|Degrees of Exhilaration
The New York Sun, 10 November, 2005
10 November 2005
Guillermo Kuitca makes poignant abstractions out of maps, seating plans, architectural drawings, and other schematic representations. His images are in a sense palimpsests of human presence: His principal motif in recent years has been the auditoriums of world-renowned theaters and opera houses, in plan or elevation of the kind you see on a booking form or at the box office. Up until this present exhibition, these were rendered as large, almost monochrome canvases in which the printed element (the actual seating plan) seemed either about to sink into or be dusted off the surface. This gave Mr. Kuitca's impersonal, found plans a life of their own: In their vacant state, the theaters teetered between the memory of past performances and the expectation of future ones.

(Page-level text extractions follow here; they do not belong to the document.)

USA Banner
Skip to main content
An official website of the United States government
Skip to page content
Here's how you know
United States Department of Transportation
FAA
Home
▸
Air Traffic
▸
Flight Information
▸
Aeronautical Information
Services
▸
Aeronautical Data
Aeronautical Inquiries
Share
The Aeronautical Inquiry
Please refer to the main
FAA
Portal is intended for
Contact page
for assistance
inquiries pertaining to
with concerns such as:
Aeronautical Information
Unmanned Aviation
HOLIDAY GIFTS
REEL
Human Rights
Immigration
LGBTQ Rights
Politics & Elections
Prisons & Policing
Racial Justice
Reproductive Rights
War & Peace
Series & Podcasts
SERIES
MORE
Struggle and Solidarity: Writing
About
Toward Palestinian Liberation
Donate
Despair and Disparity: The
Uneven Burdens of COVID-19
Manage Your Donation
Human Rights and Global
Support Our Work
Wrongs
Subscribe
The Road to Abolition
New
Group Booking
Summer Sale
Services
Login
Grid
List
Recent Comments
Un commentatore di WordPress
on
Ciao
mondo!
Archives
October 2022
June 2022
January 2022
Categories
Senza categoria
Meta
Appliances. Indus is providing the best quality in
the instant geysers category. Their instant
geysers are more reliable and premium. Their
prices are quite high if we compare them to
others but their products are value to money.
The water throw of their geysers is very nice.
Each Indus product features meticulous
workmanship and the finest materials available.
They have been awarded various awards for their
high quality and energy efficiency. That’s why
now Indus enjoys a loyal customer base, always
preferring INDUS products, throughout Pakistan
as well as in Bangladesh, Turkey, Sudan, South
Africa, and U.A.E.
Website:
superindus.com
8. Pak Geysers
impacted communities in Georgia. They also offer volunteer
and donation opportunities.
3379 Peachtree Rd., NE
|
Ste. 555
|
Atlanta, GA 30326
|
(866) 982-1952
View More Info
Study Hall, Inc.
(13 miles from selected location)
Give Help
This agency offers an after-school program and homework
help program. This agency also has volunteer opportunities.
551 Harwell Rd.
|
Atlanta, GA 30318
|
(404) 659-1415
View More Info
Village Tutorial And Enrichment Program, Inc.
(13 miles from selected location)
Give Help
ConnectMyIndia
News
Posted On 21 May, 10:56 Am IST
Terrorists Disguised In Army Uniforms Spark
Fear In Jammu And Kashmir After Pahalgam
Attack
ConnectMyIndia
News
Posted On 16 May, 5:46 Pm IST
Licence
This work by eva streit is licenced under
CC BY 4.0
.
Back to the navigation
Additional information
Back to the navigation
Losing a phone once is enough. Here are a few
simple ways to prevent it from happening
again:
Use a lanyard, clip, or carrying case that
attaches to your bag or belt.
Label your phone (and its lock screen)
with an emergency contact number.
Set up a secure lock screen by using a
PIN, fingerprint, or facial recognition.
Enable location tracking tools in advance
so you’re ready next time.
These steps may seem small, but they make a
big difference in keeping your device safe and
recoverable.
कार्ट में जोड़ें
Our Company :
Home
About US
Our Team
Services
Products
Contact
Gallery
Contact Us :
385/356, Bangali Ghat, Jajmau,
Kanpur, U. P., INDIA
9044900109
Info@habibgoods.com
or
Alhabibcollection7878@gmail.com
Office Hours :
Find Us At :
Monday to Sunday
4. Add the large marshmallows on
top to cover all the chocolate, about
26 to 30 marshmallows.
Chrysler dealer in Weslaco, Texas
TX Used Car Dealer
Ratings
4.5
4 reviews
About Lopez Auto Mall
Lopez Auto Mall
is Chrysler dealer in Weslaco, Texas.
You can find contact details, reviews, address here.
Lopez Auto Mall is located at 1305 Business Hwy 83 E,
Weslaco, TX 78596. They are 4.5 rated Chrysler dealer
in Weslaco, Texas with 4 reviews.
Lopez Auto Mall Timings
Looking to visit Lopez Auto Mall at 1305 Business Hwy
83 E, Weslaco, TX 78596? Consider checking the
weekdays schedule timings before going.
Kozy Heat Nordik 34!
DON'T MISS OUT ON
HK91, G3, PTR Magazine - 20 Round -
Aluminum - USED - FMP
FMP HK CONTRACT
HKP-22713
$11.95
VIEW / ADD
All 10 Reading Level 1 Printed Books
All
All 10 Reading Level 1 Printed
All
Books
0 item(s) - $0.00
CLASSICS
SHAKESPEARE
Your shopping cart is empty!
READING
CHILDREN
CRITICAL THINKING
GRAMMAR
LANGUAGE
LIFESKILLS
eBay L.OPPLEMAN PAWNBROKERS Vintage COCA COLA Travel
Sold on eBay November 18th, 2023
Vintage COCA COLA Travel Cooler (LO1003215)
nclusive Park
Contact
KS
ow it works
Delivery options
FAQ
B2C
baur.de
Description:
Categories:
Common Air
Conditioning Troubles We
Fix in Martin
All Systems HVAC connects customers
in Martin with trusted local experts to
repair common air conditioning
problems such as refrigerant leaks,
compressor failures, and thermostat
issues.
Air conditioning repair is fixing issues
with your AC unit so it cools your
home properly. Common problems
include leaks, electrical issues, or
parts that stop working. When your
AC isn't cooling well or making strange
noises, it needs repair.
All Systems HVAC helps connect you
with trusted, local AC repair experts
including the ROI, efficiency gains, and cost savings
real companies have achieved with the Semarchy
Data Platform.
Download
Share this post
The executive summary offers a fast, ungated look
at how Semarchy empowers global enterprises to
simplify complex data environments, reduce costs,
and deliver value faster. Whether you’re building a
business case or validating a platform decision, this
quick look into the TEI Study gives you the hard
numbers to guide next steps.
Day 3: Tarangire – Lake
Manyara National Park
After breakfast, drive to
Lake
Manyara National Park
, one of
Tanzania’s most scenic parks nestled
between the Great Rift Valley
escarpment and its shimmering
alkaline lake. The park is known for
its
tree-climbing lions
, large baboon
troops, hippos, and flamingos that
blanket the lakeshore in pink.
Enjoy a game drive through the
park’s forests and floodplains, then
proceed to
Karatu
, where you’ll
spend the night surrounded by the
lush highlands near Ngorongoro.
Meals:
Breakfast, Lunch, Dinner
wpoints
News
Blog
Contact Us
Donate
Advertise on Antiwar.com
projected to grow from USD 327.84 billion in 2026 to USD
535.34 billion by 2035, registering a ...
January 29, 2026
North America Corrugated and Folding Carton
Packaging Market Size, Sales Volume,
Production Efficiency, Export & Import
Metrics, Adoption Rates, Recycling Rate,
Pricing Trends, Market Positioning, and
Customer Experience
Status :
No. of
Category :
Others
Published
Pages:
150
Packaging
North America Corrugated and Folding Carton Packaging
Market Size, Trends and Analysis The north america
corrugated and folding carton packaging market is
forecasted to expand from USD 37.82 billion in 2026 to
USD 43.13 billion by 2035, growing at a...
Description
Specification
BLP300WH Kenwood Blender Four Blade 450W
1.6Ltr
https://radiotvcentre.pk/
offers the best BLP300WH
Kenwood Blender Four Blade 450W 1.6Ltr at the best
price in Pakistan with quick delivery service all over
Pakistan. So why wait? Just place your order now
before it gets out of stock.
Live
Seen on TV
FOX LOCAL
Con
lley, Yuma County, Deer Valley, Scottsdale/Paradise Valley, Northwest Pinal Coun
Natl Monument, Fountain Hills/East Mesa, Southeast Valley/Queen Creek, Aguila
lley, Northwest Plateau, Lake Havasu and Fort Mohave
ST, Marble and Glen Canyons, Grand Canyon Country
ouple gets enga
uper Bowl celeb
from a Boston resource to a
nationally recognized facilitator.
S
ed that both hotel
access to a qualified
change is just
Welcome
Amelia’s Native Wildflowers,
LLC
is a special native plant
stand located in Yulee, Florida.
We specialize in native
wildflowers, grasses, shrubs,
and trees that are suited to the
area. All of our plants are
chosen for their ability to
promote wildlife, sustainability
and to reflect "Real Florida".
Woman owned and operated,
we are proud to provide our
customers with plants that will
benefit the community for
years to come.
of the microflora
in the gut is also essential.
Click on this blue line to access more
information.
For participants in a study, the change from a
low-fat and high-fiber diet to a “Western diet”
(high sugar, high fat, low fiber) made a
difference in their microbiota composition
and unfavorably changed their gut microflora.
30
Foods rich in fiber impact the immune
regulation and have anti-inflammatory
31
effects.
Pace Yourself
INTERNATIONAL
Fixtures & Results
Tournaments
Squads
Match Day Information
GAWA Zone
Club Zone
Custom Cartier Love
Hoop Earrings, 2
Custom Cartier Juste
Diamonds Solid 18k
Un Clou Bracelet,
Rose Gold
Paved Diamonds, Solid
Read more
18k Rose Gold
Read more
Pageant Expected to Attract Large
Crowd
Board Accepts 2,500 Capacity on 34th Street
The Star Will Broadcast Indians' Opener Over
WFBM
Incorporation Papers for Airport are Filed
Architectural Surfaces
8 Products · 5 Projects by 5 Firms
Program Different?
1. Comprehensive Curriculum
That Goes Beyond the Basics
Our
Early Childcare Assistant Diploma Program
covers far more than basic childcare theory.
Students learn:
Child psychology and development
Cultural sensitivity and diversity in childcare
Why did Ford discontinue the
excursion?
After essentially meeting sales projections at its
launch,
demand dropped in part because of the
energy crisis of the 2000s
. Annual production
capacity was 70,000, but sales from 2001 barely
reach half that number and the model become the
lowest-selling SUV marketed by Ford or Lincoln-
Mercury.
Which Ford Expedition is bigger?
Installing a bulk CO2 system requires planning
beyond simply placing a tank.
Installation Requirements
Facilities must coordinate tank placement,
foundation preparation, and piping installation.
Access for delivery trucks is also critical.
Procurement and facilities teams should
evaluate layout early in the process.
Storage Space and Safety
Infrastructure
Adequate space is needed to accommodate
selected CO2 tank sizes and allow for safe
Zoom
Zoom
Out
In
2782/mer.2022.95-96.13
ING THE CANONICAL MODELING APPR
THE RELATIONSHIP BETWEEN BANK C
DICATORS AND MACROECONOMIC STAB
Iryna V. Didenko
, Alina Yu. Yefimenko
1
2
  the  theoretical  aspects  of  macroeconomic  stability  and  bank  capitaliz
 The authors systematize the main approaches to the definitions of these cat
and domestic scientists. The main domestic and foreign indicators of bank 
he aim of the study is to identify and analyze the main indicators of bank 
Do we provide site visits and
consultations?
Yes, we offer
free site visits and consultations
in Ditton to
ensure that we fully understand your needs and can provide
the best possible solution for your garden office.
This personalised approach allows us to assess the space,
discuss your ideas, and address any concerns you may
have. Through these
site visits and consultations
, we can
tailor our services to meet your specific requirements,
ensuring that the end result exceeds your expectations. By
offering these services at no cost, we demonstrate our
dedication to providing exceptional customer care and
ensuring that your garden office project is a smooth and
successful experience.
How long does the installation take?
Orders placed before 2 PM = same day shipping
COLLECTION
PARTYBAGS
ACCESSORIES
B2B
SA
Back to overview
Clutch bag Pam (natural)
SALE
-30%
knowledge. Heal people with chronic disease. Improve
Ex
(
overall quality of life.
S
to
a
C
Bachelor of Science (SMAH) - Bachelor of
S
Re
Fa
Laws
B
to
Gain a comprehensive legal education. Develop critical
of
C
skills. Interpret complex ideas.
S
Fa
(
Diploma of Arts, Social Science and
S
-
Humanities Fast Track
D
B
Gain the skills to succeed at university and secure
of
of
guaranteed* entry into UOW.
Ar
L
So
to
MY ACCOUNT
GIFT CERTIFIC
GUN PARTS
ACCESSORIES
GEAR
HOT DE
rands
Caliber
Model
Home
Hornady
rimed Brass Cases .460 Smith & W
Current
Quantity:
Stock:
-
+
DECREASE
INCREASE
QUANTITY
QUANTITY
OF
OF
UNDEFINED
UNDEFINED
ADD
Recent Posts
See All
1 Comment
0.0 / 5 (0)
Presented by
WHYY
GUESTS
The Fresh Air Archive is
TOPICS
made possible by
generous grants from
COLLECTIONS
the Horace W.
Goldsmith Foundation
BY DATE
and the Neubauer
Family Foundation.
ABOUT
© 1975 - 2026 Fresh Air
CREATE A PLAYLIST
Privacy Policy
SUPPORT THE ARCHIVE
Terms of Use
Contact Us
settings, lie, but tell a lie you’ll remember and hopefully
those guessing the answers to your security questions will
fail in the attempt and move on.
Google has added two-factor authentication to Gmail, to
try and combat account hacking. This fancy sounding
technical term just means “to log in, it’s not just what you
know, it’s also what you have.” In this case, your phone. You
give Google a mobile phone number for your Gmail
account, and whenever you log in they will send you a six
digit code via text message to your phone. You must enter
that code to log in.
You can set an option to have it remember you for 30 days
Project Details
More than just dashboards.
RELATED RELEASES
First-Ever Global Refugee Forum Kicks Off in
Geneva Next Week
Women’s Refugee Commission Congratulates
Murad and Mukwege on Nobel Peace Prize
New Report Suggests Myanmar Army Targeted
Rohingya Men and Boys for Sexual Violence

In his latest show at Sperone Westwater, the Argentine artist has moved into new terrain. Though he has kept the old motifs of auditoriums and maps, his theater pieces have a newfound deconstructive complexity and chromatic chirpiness. Some of us warmed to the old Kuitca for his washed-out, melancholy palette and mood of dissipation; a restraint bordering on nonchalance made him a painterly ally of Luc Tuymans. But these latest works are equally striking in emotional resonance, though it does take a moment to adjust to their light and energy level.
In the past, Mr. Kuitcas method of working his way around every beloved opera house in the world contained a small element of what you could call the Christo syndrome, when an artist grants himself a global concession to do his own thing. In his new way of working, repetitiveness has been replaced by complicatedness.
Instead of the found plan in its state of fusty decay, we have auditoriums caught in disarray, whether as a result of earthquakes or nuclear meltdowns. The plans are now rendered in collage, with paper denoting the seats and tiers expressively glued to a large page. In some works, like Acoustic Mass IV (Covent Garden) and Acoustic Mass VI (Old Vic) (both 2005), the collage element is densely clustered shreds of paper that almost read like the heavily scrubbed graphite of a Giocometti. In others, such as Acoustic Mass I (Covent Garden), the cutout element is more overt: Individual, irregularly sized fragments in orange, red, black, and steely gray-blue cascade implosively.
This, you might say, is an appropriately operatic interpretation: The deconstruction is taken literally to depict the world falling apart. But the image also invites a reading at another more linguistic level where the collage elements operate as a form of musical notation. In their vibrations and contortions, the lines and shapes operate as a spatial analogue of received sound. Mr. Kuitcas is a kind of emotional minimalism that encourages both responses. The deconstructed auditorium is as ambiguous as it is potent: It could equally be a metaphor of exhilaration or crisis. It could place the spectator center stage or completely out of the picture.